Students learn about cultures
In one room of Cameron University's McMahon Centennial Complex midday Tuesday, elementary students energetically shook small containers of heavy cream stopping just long enough to check if they had made butter and buttermilk yet.
Making cream into butter was one of four activities that the fourth- and fifth-graders from Lincoln Elementary School were introduced to during Heritage Day hosted by the university's Department of Education Social Studies Methods class students.
Heritage Day was planned as part of this year's Cameron's academic festival, a festival held every three years, said Michelle Smith, Cameron education professor. This year, it is "American Identities in the 21st Century," and Heritage Day focuses on the diverse nature of people in the United States and gives the elementary students an appreciation of other cultures.
After a lunch with foods from many different cultures, which the students gave a "10 out of 10," Smith said, the Lincoln students were broken into four groups and each group spent time in each of four activities, rotating to the next activity at the 20-minute mark. Seventeen soon-to-be teachers researched and designed the activities and then led each room full of students in the activities.
In one room, a lively game of musical chairs and a head-scratching game of Jenga using world languages as the base of the two activities was in full swing.
Education student Jaycie Simmons explained that in the Jenga game students have to learn different words in various languages to be able to move the Jenga sticks.

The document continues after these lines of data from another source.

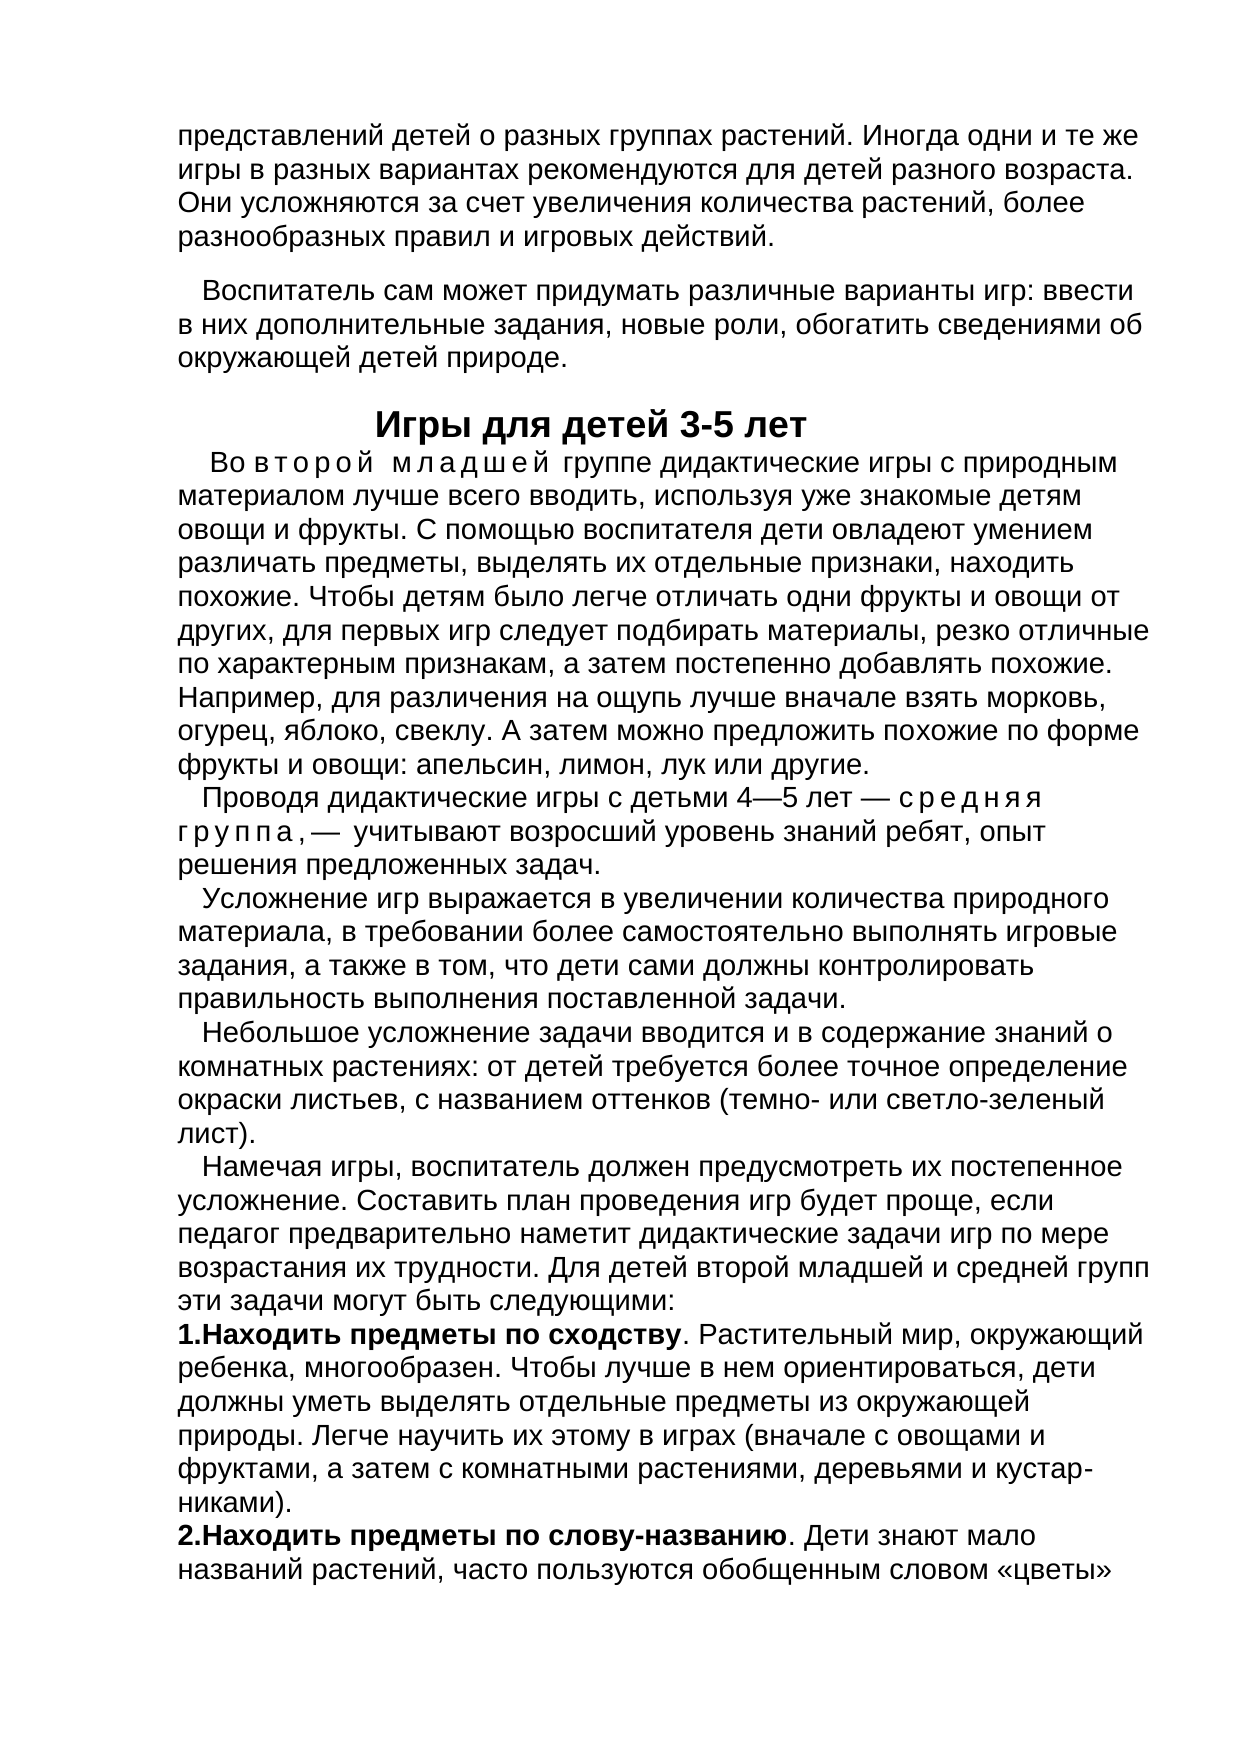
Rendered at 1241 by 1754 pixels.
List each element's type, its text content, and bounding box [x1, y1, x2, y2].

text Воспитатель сам может придумать различные варианты игр: ввести в них дополнительные задания, новые роли, обогатить сведениями об окружающей детей природе. [177, 273, 1152, 374]
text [177, 1518, 1152, 1585]
text Во второй младшей группе дидактические игры с природным материалом лучше всего вводить, используя уже знакомые детям овощи и фрукты. С помощью воспитателя дети овладеют умением различать предметы, выделять их отдельные признаки, находить похожие. Чтобы детям было легче отличать одни фрукты и овощи от других, для первых игр следует подбирать материалы, резко отличные по характерным признакам, а затем постепенно добавлять похожие. Например, для различения на ощупь лучше вначале взять морковь, огурец, яблоко, свеклу. А затем можно предложить похожие по форме фрукты и овощи: апельсин, лимон, лук или другие. [177, 445, 1152, 780]
text Проводя дидактические игры с детьми 4—5 лет — средняя группа,— учитывают возросший уровень знаний ребят, опыт решения предложенных задач. [177, 780, 1152, 881]
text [177, 118, 1152, 252]
text Небольшое усложнение задачи вводится и в содержание знаний о комнатных растениях: от детей требуется более точное определение окраски листьев, с названием оттенков (темно- или светло-зеленый лист). [177, 1015, 1152, 1149]
text Игры для детей 3-5 лет [177, 402, 1152, 445]
text Намечая игры, воспитатель должен предусмотреть их постепенное усложнение. Составить план проведения игр будет проще, если педагог предварительно наметит дидактические задачи игр по мере возрастания их трудности. Для детей второй младшей и средней групп эти задачи могут быть следующими: [177, 1149, 1152, 1317]
text 1.Находить предметы по сходству. Растительный мир, окружающий ребенка, многообразен. Чтобы лучше в нем ориентироваться, дети должны уметь выделять отдельные предметы из окружающей природы. Легче научить их этому в играх (вначале с овощами и фруктами, а затем с комнатными растениями, деревьями и кустарниками). [177, 1317, 1152, 1518]
text Усложнение игр выражается в увеличении количества природного материала, в требовании более самостоятельно выполнять игровые задания, а также в том, что дети сами должны контролировать правильность выполнения поставленной задачи. [177, 881, 1152, 1015]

On the other side of room, the musical chairs game was accompanied by national anthems to help students learn about and appreciate others' backgrounds.
In one part of the McCasland Ballroom, an arts and crafts activity was underway with students making dream catchers while learning about Native American culture.
"It is pretty cool" to make a dream catcher, said fifth-grader Alyssia Diaz, explaining that her favorite activity was learning words in other languages with the Jenga game.
On the other side of the McCasland Ballroom, students learned about three different careers. Fifth-grader Michael Perkins explained what he had just learned.
"It was about being what you wanted to be. A teacher, an archeologist and what was the other one? oh, a politician," Perkins said, adding that the activity he liked the best was "making the butter" and being able to touch a cotton boll, which was different from what he thought it would be.
Cameron education student Kristin Archey taught the students about archeology, which she learned about during a recent summer camp.
"We did an anthropology/archeology summer camp, Diaries in the Dirt; that is where a lot of the research came from," she said.